Cette contribution tente de présenter le phénomène du désordre urbain tel qu’il est développé dans la ville de Yagoua. Elle s’articule en trois volets. Le premier fait une présentation du périmètre urbain comme un espace habitable ; le deuxième, l’incivisme qui caractérise les populations ; le troisième, les limites des actions de restructuration menées par les autorités locales.
MÉTHODOLOGIE
L’approche méthodologique adoptée dans cette contribution repose sur la recherche documentaire, l’observation directe, les entretiens individualisés, l’enquête par des questionnaires auprès des ménages, la collecte des données secondaires, le traitement et l’analyse des informations.
Les données secondaires ont été collectées auprès des différents acteurs impliqués directement dans la question d’aménagement et de gestion des périmètres urbains : la préfecture, la sous-préfecture, la commune de Yagoua et la délégation départementale du Ministère de l’Habitat et du Développement Urbain (MINHDU). Il a été question de s’attarder sur les différentes lois, décrets et arrêtés qui rappellent les missions assignées à tout un chacun et définissent les dispositions ou les normes d’occupation et d’organisation du milieu urbain.

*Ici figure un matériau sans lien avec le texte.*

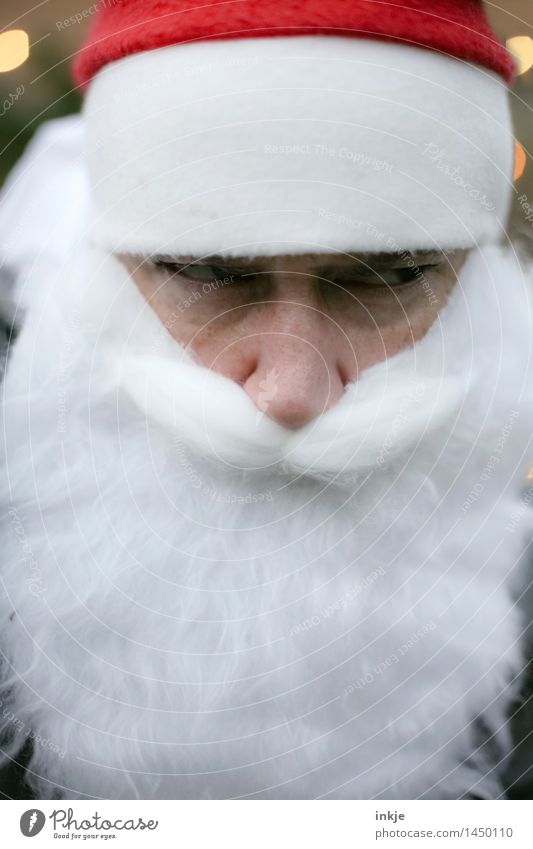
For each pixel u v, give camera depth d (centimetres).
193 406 49
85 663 56
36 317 59
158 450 54
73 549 55
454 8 49
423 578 56
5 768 59
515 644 62
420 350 52
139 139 49
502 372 57
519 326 59
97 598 55
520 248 69
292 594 53
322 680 54
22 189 71
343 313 49
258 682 53
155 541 54
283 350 47
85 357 55
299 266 47
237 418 48
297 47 45
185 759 55
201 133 46
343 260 47
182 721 54
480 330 56
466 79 50
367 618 54
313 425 48
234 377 50
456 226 50
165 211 48
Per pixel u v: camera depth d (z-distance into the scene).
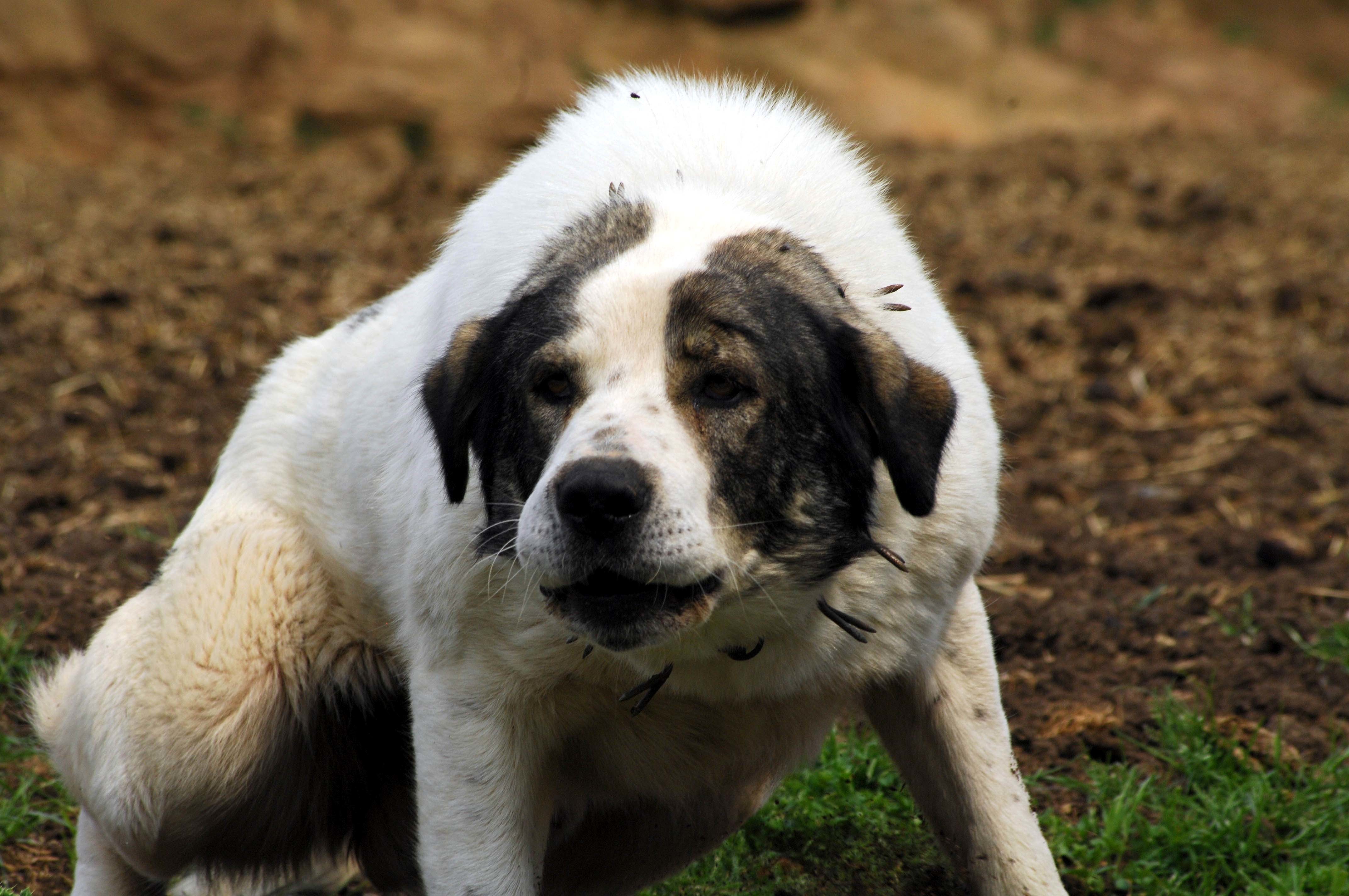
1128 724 9.26
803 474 5.89
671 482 5.40
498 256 6.82
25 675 9.68
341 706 7.71
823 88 32.62
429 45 30.14
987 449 6.65
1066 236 19.72
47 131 27.64
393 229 19.64
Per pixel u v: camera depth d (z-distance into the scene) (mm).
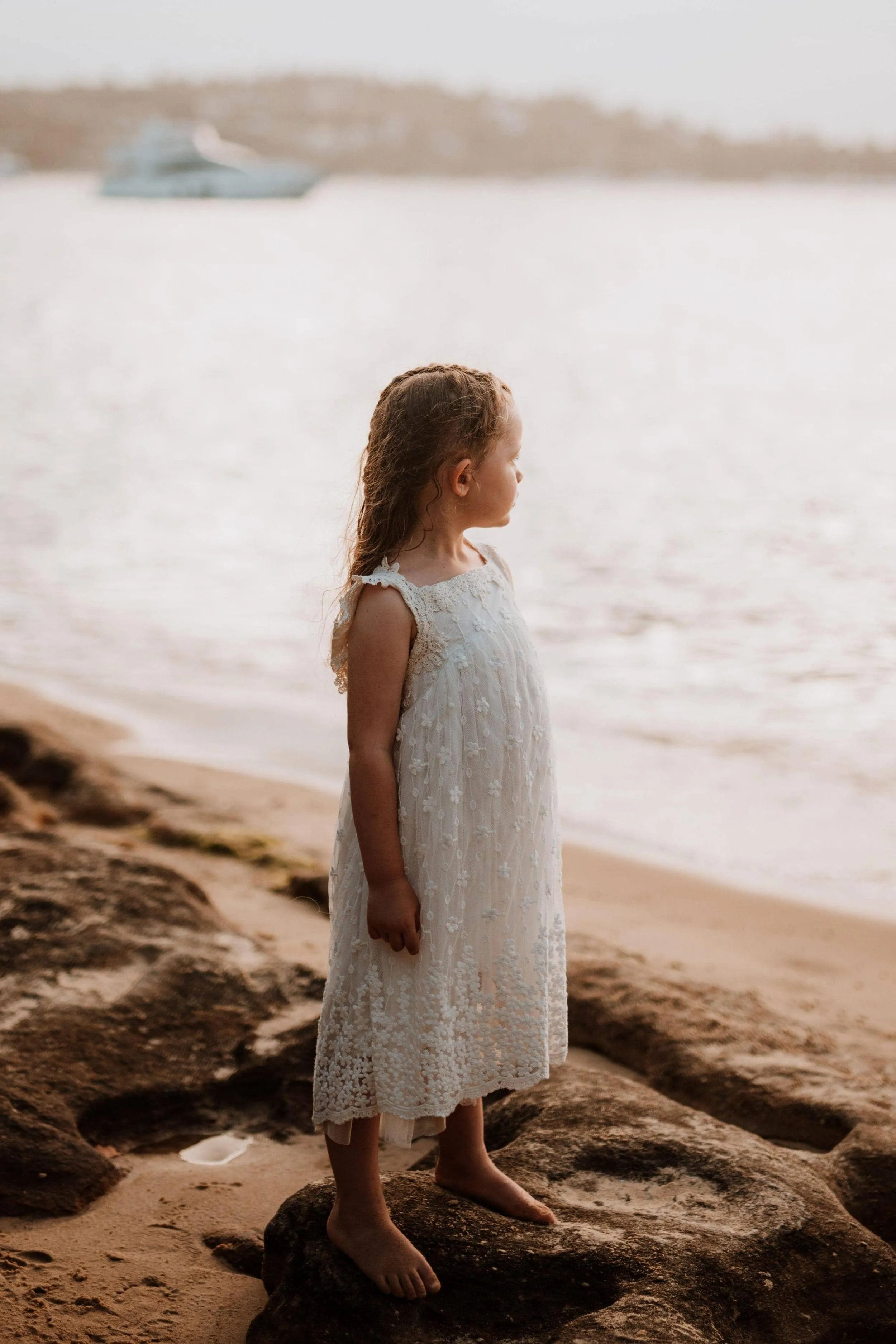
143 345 26000
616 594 9297
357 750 2146
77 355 24328
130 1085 2951
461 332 28234
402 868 2131
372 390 20438
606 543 10781
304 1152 2936
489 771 2162
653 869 5098
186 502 12523
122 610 9039
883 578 9656
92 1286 2391
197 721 6941
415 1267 2158
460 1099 2178
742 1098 3119
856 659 7836
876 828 5504
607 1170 2514
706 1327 2066
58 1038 3002
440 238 67938
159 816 5398
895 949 4402
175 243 63219
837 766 6211
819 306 33375
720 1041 3361
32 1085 2854
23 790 5551
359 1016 2188
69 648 8180
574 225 81625
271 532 11359
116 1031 3072
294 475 13938
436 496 2209
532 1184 2451
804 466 14227
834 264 48281
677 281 41406
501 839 2186
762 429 16719
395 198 149625
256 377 21719
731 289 38438
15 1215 2602
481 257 53531
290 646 8305
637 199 144000
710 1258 2195
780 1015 3652
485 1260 2188
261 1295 2381
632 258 51969
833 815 5652
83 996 3164
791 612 8844
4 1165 2654
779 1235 2279
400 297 36531
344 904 2225
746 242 62094
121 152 133375
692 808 5723
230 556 10531
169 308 33719
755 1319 2150
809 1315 2195
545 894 2277
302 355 24656
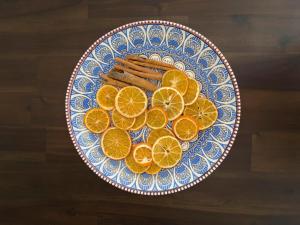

Parmi ces lois, il y a la loi n°96/12 du 5 août 1996 portant loi cadre relative à la gestion de l’environnement et la loi n°2004/003 du 21 avril 2004 régissant l’urbanisme. Les documents statistiques utilisés sont les estimations du troisième recensement de la population de 2005 et les valeurs numériques de la population consignées dans le POS élaboré et approuvé en 2012.
La phase d’observation directe a consisté à observer l’environnement urbain, l’organisation des activités économiques, le type d’habitation dominant, le suivi quotidien des activités des agents du MINHDU et des éléments de la police municipale ; le comportement des populations locales le mardi dit « mardi propre », le but étant en se référant aux textes d’urbanisme régissant l’occupation de l’espace urbain, d’apprécier le niveau d’implication ou de participation de chaque acteur. Compte tenu de l’effectif élevé de la population urbaine au vu des résultats du recensement de 2005, soit 37 867 âmes, un sondage de 1% est effectué. Ainsi, de manière aléatoire, 279 ménages ont été enquêtés.
Des entretiens tenus avec des personnes ressources (autorités administratives, agents du service de la police municipale) ont permis de mettre en exergue l’état de complaisance avéré qui les caractérise. Les supports cartographiques utilisés sont ceux conçus et réalisés par l’entreprise BATISU (Bureau d’Appui Technique à l’Immobilier et aux Services Urbains) dans le POS ; ils ont permis de circonscrire et de matérialiser le périmètre urbain de Yagoua.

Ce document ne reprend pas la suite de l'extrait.